6. Wie relevant ist Lorde heute noch für Gen Z und junge Millennials?
Trotz der Pausen zwischen ihren Releases ist Lorde nie wirklich aus der Popkultur verschwunden. Ihre älteren Songs leben auf Social Media weiter, ihre Ästhetik taucht in Moodboards, Playlists und Soundtrack-Compilations auf. Gerade Gen Z, die vielleicht bei den ersten Releases noch zu jung war, entdeckt sie jetzt über TikTok und Streaming neu. Gleichzeitig sind viele ursprüngliche Fans heute Anfang/Mitte 20 oder älter und tragen eine starke Nostalgie in sich.

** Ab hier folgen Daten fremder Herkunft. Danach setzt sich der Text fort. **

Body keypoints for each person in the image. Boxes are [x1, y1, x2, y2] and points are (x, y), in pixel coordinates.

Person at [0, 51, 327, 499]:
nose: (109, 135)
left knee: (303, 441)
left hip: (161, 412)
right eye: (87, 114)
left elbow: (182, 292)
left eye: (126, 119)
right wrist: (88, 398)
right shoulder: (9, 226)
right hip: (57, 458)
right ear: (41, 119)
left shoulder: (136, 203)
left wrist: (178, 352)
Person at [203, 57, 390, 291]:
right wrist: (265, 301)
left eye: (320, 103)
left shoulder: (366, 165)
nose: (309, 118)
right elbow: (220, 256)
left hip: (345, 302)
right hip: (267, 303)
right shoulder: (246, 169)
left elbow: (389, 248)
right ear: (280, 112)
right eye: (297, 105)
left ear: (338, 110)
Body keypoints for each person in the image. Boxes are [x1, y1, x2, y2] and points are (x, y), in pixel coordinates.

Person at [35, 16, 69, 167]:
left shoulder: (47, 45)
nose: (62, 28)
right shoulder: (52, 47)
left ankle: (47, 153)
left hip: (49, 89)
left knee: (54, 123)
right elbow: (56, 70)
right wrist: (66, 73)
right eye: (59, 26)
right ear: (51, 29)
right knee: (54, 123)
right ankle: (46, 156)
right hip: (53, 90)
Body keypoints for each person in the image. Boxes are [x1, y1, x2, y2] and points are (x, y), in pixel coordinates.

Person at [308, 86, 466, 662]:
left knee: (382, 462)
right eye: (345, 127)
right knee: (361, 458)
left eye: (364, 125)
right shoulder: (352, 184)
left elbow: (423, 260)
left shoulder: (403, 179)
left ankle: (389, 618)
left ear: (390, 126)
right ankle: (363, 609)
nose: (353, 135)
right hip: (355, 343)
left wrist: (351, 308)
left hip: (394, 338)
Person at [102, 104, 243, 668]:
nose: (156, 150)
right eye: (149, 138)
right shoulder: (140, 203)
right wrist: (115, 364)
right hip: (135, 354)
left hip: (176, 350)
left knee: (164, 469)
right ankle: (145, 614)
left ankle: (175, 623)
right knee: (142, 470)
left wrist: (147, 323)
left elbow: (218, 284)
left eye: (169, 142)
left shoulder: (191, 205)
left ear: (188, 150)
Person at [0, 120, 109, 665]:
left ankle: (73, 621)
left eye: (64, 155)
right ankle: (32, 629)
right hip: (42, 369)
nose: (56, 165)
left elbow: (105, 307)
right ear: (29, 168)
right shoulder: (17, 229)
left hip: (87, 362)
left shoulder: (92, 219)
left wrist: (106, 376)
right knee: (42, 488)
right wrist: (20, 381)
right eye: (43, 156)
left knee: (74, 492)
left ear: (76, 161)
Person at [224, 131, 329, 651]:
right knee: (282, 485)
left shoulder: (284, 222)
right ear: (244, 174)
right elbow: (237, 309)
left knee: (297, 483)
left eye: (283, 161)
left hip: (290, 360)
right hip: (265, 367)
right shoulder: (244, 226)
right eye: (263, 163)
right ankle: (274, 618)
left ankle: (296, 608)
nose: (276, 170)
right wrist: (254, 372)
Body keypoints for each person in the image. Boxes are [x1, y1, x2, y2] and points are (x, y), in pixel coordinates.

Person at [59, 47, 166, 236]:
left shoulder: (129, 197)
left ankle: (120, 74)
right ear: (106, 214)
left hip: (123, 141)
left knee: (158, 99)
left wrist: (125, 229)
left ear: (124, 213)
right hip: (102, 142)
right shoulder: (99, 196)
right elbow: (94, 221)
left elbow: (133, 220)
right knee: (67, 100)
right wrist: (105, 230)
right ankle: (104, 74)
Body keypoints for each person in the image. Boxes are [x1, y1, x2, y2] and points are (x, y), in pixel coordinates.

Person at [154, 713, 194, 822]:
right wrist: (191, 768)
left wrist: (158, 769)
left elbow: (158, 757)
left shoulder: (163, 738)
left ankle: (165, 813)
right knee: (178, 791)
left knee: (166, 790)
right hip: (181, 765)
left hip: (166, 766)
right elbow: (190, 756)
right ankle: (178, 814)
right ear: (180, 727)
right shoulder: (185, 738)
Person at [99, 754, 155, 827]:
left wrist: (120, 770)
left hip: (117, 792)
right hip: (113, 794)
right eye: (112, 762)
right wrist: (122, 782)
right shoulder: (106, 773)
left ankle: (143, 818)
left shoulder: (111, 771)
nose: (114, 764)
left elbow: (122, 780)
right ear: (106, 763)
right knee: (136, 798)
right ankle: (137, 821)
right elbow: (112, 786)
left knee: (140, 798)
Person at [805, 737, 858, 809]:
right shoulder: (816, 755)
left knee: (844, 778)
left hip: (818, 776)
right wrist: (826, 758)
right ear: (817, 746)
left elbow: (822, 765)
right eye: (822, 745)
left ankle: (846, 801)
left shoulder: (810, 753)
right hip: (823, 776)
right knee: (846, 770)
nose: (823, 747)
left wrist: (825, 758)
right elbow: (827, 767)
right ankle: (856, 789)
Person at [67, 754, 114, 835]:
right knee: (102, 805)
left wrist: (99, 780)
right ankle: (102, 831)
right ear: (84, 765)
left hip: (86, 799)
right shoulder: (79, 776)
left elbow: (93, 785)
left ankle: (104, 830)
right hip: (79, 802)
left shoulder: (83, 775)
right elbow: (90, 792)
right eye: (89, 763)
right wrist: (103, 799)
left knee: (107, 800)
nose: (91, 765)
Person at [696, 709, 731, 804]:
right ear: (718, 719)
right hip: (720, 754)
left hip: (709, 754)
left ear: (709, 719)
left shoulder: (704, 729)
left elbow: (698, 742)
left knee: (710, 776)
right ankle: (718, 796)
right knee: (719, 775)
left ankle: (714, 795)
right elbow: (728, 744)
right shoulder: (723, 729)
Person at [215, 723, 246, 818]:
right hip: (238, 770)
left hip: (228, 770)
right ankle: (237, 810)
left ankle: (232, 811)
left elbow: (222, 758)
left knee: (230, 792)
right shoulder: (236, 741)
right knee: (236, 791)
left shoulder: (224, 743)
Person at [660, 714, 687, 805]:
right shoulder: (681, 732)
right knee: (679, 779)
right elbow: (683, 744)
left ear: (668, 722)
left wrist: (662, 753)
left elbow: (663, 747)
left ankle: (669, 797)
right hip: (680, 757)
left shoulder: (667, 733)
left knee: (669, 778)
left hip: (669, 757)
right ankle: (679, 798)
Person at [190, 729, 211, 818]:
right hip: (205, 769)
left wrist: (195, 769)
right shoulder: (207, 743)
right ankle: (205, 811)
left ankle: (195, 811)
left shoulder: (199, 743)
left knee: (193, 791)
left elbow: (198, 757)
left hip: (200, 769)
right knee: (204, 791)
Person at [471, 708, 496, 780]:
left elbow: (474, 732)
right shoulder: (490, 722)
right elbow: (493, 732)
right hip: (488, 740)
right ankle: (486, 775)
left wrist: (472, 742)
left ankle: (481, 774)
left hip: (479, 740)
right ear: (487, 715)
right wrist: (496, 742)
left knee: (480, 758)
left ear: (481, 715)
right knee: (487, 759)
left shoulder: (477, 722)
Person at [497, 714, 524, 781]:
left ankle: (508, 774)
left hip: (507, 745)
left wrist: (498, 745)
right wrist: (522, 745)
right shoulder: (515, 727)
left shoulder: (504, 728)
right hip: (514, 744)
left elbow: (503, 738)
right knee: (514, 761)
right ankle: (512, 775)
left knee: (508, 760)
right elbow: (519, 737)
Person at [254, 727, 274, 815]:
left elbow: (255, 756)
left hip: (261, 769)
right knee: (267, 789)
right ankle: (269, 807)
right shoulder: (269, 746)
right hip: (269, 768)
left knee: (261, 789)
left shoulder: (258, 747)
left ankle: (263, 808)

Diese Mischung sorgt dafür, dass eine potenzielle Tour 2026 ein sehr diverses Publikum anziehen würde: Leute, die "Royals" damals in der Schule rauf und runter gehört haben, plus Jüngere, die erst über virale Clips aufmerksam geworden sind. Für die Live-Energie ist das perfekt – unterschiedliche Generationen teilen eine gemeinsame Emotion.
7. Was mache ich, wenn kein Deutschland-Termin angekündigt wird?
Auch das ist ein realistisches Szenario: Es kann passieren, dass eine Europa-Tour zwar stattfindet, Deutschland aber nur eingeschränkt oder gar nicht vorkommt. In so einem Fall bleiben zwei Optionen. Erstens: auf Nachrücktermine hoffen – manchmal werden Zusatzshows angekündigt, wenn der Run gut läuft. Zweitens: einen Trip in ein Nachbarland planen, etwa nach Amsterdam, Kopenhagen, Prag oder Wien, falls dort Dates stattfinden.
Gerade für Fans aus westlichen und südlichen Bundesländern sind solche Trips durchaus machbar, wenn man frühzeitig plant, Zugverbindungen checkt und vielleicht mit Freund*innen zusammen reist. Wichtig ist, nicht vorschnell bei dubiosen Ticketbörsen zuzuschlagen. Warte auf offizielle Vorverkaufsstarts, prüfe Rückgaberegeln und setze dir ein realistisches Budget – Konzerte sollen nicht dazu führen, dass der Rest des Monats finanziell Eskalation wird.
Bis es so weit ist, bleibt die Devise: aufmerksam bleiben, die eigene Timeline kuratieren und nicht jedem Gerücht blind glauben – aber die Vorfreude darf gerne groß sein.